[Saved data entries]

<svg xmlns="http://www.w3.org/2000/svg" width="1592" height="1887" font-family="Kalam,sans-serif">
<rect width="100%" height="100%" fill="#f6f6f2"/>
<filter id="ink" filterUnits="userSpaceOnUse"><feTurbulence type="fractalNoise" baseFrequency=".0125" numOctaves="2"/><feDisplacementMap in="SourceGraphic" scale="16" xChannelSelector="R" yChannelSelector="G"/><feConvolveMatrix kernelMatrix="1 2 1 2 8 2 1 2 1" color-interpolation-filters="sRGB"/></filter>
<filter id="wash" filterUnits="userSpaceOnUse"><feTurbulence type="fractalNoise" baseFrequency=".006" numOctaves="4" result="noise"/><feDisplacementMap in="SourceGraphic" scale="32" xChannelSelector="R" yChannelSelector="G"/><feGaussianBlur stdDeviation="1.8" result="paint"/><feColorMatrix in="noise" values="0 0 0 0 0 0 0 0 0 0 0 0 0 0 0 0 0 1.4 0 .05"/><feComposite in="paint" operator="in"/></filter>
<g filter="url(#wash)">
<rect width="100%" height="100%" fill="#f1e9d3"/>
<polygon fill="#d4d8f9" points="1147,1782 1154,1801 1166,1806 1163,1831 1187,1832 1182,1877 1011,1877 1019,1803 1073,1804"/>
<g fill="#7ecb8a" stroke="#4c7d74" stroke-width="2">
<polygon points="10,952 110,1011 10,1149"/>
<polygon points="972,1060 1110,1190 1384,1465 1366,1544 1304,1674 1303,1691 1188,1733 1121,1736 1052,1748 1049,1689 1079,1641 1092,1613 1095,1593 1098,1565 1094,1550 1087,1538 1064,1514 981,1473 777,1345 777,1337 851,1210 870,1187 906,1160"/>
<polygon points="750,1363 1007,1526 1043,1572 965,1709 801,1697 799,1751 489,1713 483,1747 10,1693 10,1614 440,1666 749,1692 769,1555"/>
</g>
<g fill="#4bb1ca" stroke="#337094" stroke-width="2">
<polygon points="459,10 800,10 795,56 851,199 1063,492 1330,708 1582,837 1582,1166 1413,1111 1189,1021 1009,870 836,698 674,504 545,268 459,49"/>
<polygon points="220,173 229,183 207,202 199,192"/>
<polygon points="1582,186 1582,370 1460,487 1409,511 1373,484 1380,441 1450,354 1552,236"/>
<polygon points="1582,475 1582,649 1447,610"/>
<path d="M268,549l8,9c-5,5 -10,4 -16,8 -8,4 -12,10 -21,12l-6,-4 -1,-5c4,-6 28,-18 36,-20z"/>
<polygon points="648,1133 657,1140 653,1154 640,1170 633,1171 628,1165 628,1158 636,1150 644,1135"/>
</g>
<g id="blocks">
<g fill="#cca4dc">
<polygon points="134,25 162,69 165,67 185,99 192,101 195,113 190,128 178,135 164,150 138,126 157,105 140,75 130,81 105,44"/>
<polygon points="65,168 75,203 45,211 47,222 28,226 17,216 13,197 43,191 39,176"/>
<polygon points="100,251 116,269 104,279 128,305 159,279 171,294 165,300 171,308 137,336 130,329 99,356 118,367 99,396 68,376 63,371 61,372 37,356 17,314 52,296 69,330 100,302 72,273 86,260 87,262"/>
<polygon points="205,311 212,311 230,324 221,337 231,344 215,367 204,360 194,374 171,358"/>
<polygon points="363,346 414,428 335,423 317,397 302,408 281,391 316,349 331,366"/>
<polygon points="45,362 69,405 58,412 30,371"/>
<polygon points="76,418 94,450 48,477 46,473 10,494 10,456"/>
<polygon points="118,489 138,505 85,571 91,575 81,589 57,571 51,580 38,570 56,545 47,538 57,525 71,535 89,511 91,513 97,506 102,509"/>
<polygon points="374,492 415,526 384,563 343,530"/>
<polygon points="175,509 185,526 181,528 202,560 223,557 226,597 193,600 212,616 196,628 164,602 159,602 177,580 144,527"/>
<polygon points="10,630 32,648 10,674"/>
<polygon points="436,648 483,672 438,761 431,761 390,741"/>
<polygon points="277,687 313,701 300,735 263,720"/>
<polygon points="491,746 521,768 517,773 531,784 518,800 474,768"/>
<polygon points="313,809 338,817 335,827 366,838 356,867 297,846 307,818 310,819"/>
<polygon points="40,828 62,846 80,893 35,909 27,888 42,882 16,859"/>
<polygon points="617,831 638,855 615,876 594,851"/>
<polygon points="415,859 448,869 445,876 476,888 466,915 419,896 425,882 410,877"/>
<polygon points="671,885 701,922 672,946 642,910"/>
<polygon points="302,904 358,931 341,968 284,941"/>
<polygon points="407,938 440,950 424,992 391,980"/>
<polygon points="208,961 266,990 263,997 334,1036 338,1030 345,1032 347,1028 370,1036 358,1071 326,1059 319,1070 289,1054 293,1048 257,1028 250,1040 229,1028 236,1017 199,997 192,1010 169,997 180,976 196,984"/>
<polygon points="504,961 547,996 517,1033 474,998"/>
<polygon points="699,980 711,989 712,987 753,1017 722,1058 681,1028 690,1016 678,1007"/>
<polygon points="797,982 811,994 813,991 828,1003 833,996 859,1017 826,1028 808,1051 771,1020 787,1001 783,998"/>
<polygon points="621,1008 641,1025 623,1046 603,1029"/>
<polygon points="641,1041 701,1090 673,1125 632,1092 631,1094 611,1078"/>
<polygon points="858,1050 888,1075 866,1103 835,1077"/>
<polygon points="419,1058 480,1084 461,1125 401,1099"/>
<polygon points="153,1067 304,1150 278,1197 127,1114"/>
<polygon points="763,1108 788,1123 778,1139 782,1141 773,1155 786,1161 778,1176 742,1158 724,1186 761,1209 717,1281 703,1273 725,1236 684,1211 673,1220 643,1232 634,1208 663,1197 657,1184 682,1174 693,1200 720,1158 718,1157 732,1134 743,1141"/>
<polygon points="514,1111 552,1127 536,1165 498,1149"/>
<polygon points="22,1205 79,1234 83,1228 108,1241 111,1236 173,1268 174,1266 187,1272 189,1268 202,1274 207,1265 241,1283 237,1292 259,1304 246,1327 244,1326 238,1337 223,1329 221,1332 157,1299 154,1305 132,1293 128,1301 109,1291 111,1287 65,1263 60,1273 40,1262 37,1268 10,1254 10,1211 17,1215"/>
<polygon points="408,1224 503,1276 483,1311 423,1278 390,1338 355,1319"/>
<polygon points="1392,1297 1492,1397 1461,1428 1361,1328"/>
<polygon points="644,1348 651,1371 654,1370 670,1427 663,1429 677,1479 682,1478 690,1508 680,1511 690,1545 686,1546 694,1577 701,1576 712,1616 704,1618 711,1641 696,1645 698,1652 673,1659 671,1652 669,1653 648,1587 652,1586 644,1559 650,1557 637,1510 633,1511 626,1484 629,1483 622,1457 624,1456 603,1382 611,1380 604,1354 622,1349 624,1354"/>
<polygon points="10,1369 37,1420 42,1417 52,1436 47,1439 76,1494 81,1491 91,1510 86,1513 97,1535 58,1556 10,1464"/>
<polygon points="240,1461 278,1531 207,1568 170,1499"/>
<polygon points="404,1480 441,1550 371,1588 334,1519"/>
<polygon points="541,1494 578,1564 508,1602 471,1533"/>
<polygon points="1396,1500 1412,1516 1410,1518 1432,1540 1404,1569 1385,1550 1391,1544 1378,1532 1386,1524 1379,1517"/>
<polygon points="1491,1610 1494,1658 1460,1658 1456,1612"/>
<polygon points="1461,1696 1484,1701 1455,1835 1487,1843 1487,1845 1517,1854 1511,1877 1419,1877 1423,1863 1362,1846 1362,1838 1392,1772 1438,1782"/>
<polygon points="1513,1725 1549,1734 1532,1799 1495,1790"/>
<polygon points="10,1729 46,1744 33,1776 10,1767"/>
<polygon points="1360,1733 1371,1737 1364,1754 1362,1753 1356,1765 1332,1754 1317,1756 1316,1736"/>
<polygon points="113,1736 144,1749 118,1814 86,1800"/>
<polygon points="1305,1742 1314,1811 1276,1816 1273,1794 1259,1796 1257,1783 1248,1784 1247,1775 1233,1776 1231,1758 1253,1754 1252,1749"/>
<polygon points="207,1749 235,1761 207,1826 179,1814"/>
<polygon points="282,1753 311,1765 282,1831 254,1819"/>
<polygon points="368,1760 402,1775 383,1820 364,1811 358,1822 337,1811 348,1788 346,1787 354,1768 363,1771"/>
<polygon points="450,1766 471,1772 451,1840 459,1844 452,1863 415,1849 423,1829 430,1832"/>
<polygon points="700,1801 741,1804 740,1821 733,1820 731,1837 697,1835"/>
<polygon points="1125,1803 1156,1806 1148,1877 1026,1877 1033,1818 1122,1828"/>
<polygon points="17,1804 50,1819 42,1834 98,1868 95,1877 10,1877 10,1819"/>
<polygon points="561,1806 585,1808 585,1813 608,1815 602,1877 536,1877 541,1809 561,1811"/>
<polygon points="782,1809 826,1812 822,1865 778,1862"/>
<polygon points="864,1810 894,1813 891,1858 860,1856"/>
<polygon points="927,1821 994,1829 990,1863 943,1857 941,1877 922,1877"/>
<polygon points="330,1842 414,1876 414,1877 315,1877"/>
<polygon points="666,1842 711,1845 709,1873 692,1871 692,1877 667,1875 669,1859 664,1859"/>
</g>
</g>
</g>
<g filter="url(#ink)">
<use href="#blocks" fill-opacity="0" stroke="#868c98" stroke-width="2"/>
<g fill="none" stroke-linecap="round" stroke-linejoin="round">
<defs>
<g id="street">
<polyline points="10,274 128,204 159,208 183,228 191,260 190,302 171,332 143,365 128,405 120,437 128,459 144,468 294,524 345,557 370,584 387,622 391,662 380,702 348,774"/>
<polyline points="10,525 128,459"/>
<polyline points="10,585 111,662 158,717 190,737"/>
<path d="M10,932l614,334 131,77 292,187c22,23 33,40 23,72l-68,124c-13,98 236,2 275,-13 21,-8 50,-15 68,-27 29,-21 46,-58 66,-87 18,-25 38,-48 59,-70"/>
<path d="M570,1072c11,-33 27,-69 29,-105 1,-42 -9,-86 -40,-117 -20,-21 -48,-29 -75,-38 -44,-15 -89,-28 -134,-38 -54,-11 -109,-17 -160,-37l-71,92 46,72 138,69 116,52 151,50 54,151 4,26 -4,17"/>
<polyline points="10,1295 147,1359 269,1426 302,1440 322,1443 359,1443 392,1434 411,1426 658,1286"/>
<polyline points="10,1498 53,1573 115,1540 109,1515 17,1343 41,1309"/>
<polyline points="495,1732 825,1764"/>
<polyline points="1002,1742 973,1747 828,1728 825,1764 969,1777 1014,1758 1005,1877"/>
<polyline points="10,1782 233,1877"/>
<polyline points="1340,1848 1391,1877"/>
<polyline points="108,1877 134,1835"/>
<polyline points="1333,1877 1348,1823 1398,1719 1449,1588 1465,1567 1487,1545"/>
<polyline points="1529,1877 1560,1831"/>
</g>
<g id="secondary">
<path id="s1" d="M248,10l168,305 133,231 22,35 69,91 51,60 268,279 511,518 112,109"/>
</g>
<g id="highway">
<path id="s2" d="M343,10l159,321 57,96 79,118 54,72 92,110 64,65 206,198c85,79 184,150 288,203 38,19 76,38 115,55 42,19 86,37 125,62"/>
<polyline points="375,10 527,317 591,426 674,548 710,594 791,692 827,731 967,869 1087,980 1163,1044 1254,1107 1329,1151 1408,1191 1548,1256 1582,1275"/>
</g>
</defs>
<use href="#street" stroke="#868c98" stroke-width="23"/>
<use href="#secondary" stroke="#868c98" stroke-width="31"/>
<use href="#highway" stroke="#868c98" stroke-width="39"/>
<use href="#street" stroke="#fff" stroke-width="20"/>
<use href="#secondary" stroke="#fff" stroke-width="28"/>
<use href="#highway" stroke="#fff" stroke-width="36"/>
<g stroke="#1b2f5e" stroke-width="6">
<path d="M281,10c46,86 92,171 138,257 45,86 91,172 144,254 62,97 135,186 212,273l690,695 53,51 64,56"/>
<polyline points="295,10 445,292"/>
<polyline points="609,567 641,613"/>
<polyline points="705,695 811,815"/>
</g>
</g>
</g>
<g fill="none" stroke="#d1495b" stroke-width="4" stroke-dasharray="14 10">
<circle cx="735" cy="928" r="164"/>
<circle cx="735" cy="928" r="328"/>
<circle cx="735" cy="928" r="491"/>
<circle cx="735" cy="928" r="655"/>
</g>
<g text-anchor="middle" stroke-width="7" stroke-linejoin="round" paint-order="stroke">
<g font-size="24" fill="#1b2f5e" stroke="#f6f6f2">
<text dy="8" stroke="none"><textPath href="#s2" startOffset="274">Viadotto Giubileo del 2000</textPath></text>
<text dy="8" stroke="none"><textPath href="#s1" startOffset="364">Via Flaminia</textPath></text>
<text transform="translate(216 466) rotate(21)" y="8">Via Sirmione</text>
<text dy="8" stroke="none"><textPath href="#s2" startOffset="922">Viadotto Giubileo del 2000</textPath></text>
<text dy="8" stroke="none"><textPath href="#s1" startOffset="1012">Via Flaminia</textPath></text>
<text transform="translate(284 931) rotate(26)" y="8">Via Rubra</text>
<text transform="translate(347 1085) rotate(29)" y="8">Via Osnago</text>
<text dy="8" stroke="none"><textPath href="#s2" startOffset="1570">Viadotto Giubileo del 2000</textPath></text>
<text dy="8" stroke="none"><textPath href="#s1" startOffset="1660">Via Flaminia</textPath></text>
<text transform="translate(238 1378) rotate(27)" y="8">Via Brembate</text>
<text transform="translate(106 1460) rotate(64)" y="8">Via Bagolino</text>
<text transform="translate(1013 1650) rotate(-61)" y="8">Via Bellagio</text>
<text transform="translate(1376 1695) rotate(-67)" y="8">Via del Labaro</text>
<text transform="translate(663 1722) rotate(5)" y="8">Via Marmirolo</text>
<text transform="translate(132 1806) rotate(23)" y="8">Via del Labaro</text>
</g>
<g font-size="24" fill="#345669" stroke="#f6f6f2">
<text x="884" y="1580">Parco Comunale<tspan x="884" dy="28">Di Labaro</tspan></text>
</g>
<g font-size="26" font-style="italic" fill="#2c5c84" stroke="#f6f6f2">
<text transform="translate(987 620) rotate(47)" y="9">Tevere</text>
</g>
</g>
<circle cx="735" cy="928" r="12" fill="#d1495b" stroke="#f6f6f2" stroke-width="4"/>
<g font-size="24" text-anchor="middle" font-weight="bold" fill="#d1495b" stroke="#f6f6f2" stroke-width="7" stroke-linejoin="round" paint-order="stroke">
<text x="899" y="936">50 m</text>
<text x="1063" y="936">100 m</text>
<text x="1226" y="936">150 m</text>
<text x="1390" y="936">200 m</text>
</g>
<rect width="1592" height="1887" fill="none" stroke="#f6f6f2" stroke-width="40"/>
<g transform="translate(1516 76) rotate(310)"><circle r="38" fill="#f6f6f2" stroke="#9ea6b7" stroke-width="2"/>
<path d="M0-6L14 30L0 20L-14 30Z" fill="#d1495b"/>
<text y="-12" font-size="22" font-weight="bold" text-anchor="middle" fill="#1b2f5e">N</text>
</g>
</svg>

# Exercise requirements
Lines holding the word "baseFrequency" are the answer; copy each one from the records above.

# Answer space
<filter id="ink" filterUnits="userSpaceOnUse"><feTurbulence type="fractalNoise" baseFrequency=".0125" numOctaves="2"/><feDisplacementMap in="SourceGraphic" scale="16" xChannelSelector="R" yChannelSelector="G"/><feConvolveMatrix kernelMatrix="1 2 1 2 8 2 1 2 1" color-interpolation-filters="sRGB"/></filter>
<filter id="wash" filterUnits="userSpaceOnUse"><feTurbulence type="fractalNoise" baseFrequency=".006" numOctaves="4" result="noise"/><feDisplacementMap in="SourceGraphic" scale="32" xChannelSelector="R" yChannelSelector="G"/><feGaussianBlur stdDeviation="1.8" result="paint"/><feColorMatrix in="noise" values="0 0 0 0 0 0 0 0 0 0 0 0 0 0 0 0 0 1.4 0 .05"/><feComposite in="paint" operator="in"/></filter>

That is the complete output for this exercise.